Liputan6.com, Jakarta Penyandang disabilitas umumnya mengalami hambatan dalam melakukan aktivitas sehari-hari karena kondisi fisik, mental, intelektual, dan sensorik tertentu.
Hal ini membuat fisik mereka lebih sedikit bergerak ketimbang masyarakat lain yang non disabilitas atau disabilitas ringan.
Baca Juga
Di sisi lain, meskipun penyandang disabilitas lebih sering menggunakan layanan kesehatan, kualitas layanan yang mereka terima mungkin lebih rendah dibandingkan masyarakat umum. Khususnya yang berkaitan dengan perawatan pencegahan.
Advertisement
Melansir artikel ilmiah yang dipublikasi National Institute of Health (NIH), hubungan antara penerimaan layanan pencegahan dan disabilitas mungkin rumit. Tak heran, mereka kerap memiliki multimorbiditas alias hidup berdampingan setidaknya dengan dua kondisi penyakit kronis.
Penyandang disabilitas cenderung memiliki tingkat komorbiditas yang lebih tinggi, dan morbiditas telah dikaitkan dengan tindakan pencegahan seperti masuk rumah sakit yang tidak direncanakan, skrining kanker payudara, dan skrining kanker serviks.

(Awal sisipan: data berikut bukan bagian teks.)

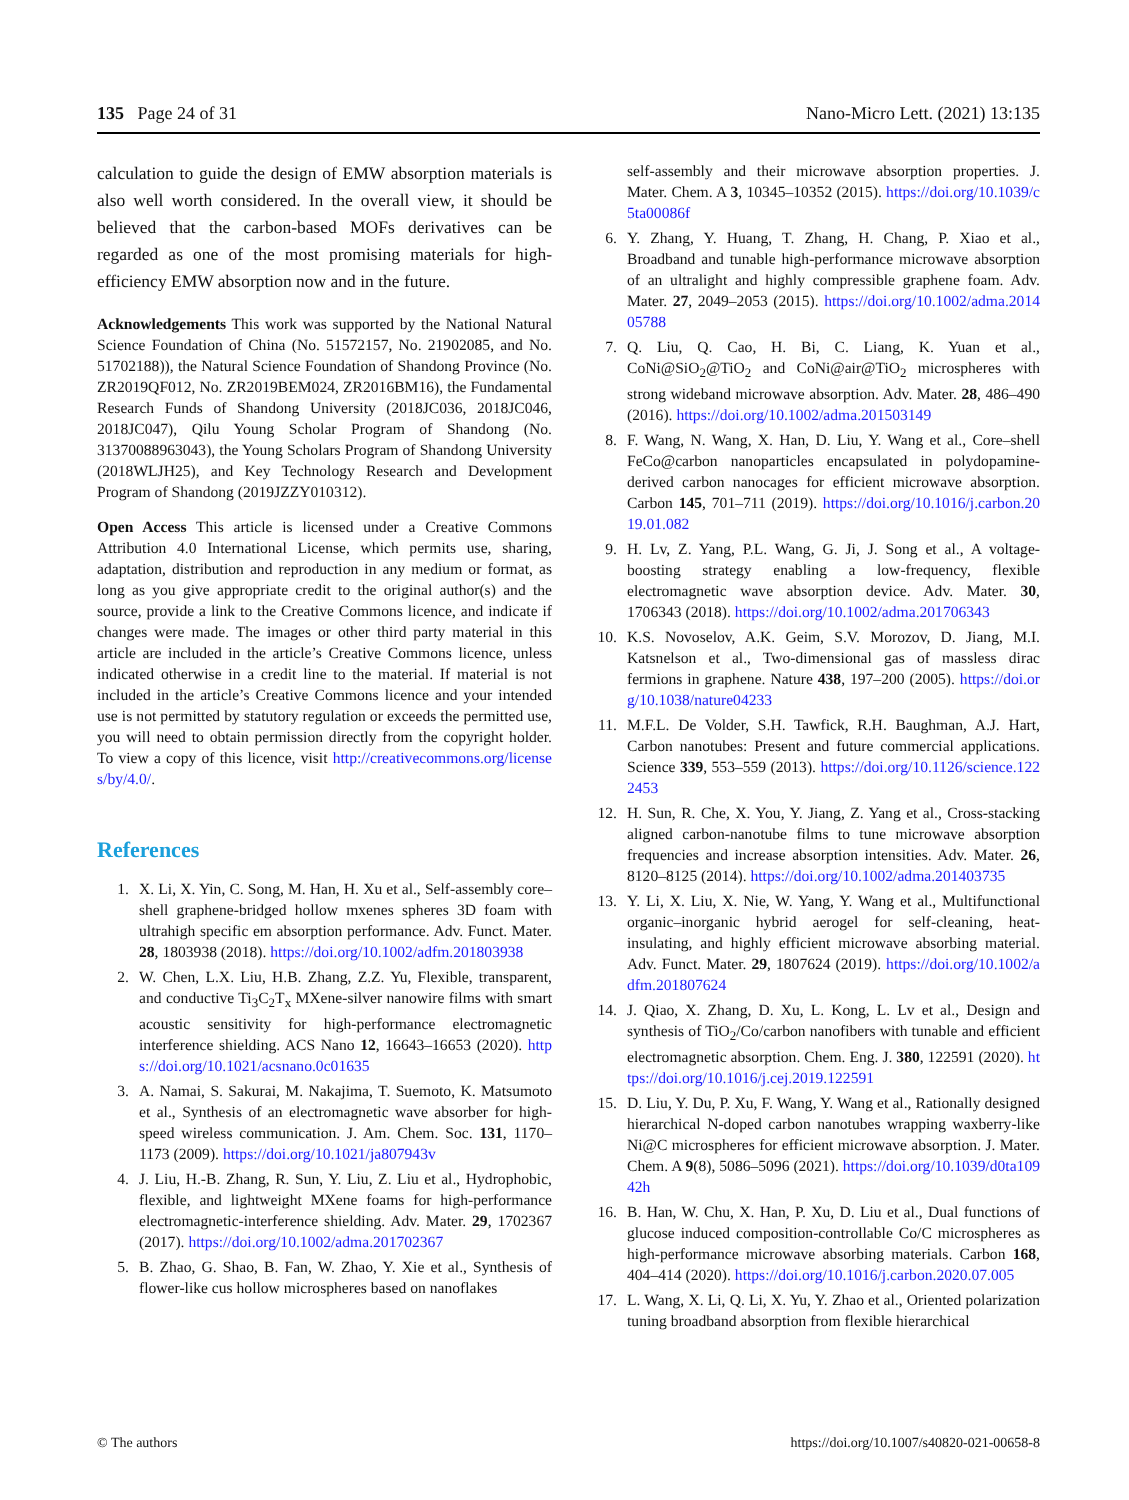135 Page 24 of 31 Nano-Micro Lett. (2021) 13:135
calculation to guide the design of EMW absorption materials is also well worth considered. In the overall view, it should be believed that the carbon-based MOFs derivatives can be regarded as one of the most promising materials for high-efficiency EMW absorption now and in the future.
Acknowledgements This work was supported by the National Natural Science Foundation of China (No. 51572157, No. 21902085, and No. 51702188)), the Natural Science Foundation of Shandong Province (No. ZR2019QF012, No. ZR2019BEM024, ZR2016BM16), the Fundamental Research Funds of Shandong University (2018JC036, 2018JC046, 2018JC047), Qilu Young Scholar Program of Shandong (No. 31370088963043), the Young Scholars Program of Shandong University (2018WLJH25), and Key Technology Research and Development Program of Shandong (2019JZZY010312).
Open Access This article is licensed under a Creative Commons Attribution 4.0 International License, which permits use, sharing, adaptation, distribution and reproduction in any medium or format, as long as you give appropriate credit to the original author(s) and the source, provide a link to the Creative Commons licence, and indicate if changes were made. The images or other third party material in this article are included in the article’s Creative Commons licence, unless indicated otherwise in a credit line to the material. If material is not included in the article’s Creative Commons licence and your intended use is not permitted by statutory regulation or exceeds the permitted use, you will need to obtain permission directly from the copyright holder. To view a copy of this licence, visit http://creativecommons.org/licenses/by/4.0/.
References
1. X. Li, X. Yin, C. Song, M. Han, H. Xu et al., Self-assembly core–shell graphene-bridged hollow mxenes spheres 3D foam with ultrahigh specific em absorption performance. Adv. Funct. Mater. 28, 1803938 (2018). https://doi.org/10.1002/adfm.201803938
2. W. Chen, L.X. Liu, H.B. Zhang, Z.Z. Yu, Flexible, transparent, and conductive Ti<sub>3</sub>C<sub>2</sub>T<sub>x</sub> MXene-silver nanowire films with smart acoustic sensitivity for high-performance electromagnetic interference shielding. ACS Nano 12, 16643–16653 (2020). https://doi.org/10.1021/acsnano.0c01635
3. A. Namai, S. Sakurai, M. Nakajima, T. Suemoto, K. Matsumoto et al., Synthesis of an electromagnetic wave absorber for high-speed wireless communication. J. Am. Chem. Soc. 131, 1170–1173 (2009). https://doi.org/10.1021/ja807943v
4. J. Liu, H.-B. Zhang, R. Sun, Y. Liu, Z. Liu et al., Hydrophobic, flexible, and lightweight MXene foams for high-performance electromagnetic-interference shielding. Adv. Mater. 29, 1702367 (2017). https://doi.org/10.1002/adma.201702367
5. B. Zhao, G. Shao, B. Fan, W. Zhao, Y. Xie et al., Synthesis of flower-like cus hollow microspheres based on nanoflakes
self-assembly and their microwave absorption properties. J. Mater. Chem. A 3, 10345–10352 (2015). https://doi.org/10.1039/c5ta00086f
6. Y. Zhang, Y. Huang, T. Zhang, H. Chang, P. Xiao et al., Broadband and tunable high-performance microwave absorption of an ultralight and highly compressible graphene foam. Adv. Mater. 27, 2049–2053 (2015). https://doi.org/10.1002/adma.201405788
7. Q. Liu, Q. Cao, H. Bi, C. Liang, K. Yuan et al., CoNi@SiO<sub>2</sub>@TiO<sub>2</sub> and CoNi@air@TiO<sub>2</sub> microspheres with strong wideband microwave absorption. Adv. Mater. 28, 486–490 (2016). https://doi.org/10.1002/adma.201503149
8. F. Wang, N. Wang, X. Han, D. Liu, Y. Wang et al., Core–shell FeCo@carbon nanoparticles encapsulated in polydopamine-derived carbon nanocages for efficient microwave absorption. Carbon 145, 701–711 (2019). https://doi.org/10.1016/j.carbon.2019.01.082
9. H. Lv, Z. Yang, P.L. Wang, G. Ji, J. Song et al., A voltage-boosting strategy enabling a low-frequency, flexible electromagnetic wave absorption device. Adv. Mater. 30, 1706343 (2018). https://doi.org/10.1002/adma.201706343
10. K.S. Novoselov, A.K. Geim, S.V. Morozov, D. Jiang, M.I. Katsnelson et al., Two-dimensional gas of massless dirac fermions in graphene. Nature 438, 197–200 (2005). https://doi.org/10.1038/nature04233
11. M.F.L. De Volder, S.H. Tawfick, R.H. Baughman, A.J. Hart, Carbon nanotubes: Present and future commercial applications. Science 339, 553–559 (2013). https://doi.org/10.1126/science.1222453
12. H. Sun, R. Che, X. You, Y. Jiang, Z. Yang et al., Cross-stacking aligned carbon-nanotube films to tune microwave absorption frequencies and increase absorption intensities. Adv. Mater. 26, 8120–8125 (2014). https://doi.org/10.1002/adma.201403735
13. Y. Li, X. Liu, X. Nie, W. Yang, Y. Wang et al., Multifunctional organic–inorganic hybrid aerogel for self-cleaning, heat-insulating, and highly efficient microwave absorbing material. Adv. Funct. Mater. 29, 1807624 (2019). https://doi.org/10.1002/adfm.201807624
14. J. Qiao, X. Zhang, D. Xu, L. Kong, L. Lv et al., Design and synthesis of TiO<sub>2</sub>/Co/carbon nanofibers with tunable and efficient electromagnetic absorption. Chem. Eng. J. 380, 122591 (2020). https://doi.org/10.1016/j.cej.2019.122591
15. D. Liu, Y. Du, P. Xu, F. Wang, Y. Wang et al., Rationally designed hierarchical N-doped carbon nanotubes wrapping waxberry-like Ni@C microspheres for efficient microwave absorption. J. Mater. Chem. A 9(8), 5086–5096 (2021). https://doi.org/10.1039/d0ta10942h
16. B. Han, W. Chu, X. Han, P. Xu, D. Liu et al., Dual functions of glucose induced composition-controllable Co/C microspheres as high-performance microwave absorbing materials. Carbon 168, 404–414 (2020). https://doi.org/10.1016/j.carbon.2020.07.005
17. L. Wang, X. Li, Q. Li, X. Yu, Y. Zhao et al., Oriented polarization tuning broadband absorption from flexible hierarchical
© The authors https://doi.org/10.1007/s40820-021-00658-8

“Kami menemukan interaksi antara tingkat disabilitas dan morbiditas untuk skrining kanker serviks, di mana perempuan dengan disabilitas berat cenderung lebih kecil untuk melakukan skrining dibandingkan perempuan dengan disabilitas ringan,” kata peneliti, Aisha K Lofters dalam studi berjudul Cholesterol Testing Among Men And Women With Disability: The Role of Morbidity yang terbit pada 2016, dikutip Senin (3/2/2025).
Kondisi Disabilitas Berkaitan dengan Tingkat Kesadaran untuk Skrining
Untuk skrining kanker payudara, Aisha mengamati hubungan terbalik berbentuk V antara skrining dan tingkat disabilitas.
Perempuan dengan disabilitas sedang memiliki tingkat skrining yang lebih tinggi dibandingkan perempuan tanpa disabilitas.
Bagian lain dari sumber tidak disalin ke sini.